Records from a data source
=====

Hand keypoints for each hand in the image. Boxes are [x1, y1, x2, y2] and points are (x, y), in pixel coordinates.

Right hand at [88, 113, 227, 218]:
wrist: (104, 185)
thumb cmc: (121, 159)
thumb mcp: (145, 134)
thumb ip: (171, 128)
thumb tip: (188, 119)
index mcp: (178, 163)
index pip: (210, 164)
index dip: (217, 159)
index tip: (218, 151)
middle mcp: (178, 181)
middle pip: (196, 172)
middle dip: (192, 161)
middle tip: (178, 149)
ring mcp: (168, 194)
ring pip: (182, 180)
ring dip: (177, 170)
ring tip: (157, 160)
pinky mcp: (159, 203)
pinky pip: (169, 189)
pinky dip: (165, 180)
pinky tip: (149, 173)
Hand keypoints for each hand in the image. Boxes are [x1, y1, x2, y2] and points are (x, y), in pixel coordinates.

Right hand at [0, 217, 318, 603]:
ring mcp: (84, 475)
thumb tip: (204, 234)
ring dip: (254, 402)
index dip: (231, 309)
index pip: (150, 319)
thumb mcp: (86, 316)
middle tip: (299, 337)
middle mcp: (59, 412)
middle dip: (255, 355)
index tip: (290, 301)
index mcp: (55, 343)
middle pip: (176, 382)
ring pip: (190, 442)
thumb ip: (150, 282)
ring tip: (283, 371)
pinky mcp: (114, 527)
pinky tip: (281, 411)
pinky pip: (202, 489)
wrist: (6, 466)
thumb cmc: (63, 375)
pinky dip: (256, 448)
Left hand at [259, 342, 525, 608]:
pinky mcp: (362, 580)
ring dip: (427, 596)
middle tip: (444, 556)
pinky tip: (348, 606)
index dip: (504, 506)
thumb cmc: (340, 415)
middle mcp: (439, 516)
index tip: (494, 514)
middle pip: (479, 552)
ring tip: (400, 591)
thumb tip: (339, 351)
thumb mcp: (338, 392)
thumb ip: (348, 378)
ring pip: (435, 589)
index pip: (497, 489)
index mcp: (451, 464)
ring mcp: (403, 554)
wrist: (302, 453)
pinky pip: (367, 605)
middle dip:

=====

WHAT TO DO:
Only the lines above starting with the one with "ring pip: (190, 442)" and going through the one with "thumb cmc: (340, 415)" are to be copied, word for word and with both ends kept.

RESPONSE TO THIS TASK:
ring pip: (190, 442)
thumb ip: (150, 282)
ring tip: (283, 371)
pinky mcp: (114, 527)
pinky tip: (281, 411)
pinky pip: (202, 489)
wrist: (6, 466)
thumb cmc: (63, 375)
pinky dip: (256, 448)
Left hand at [259, 342, 525, 608]:
pinky mcp: (362, 580)
ring dip: (427, 596)
middle tip: (444, 556)
pinky tip: (348, 606)
index dip: (504, 506)
thumb cmc: (340, 415)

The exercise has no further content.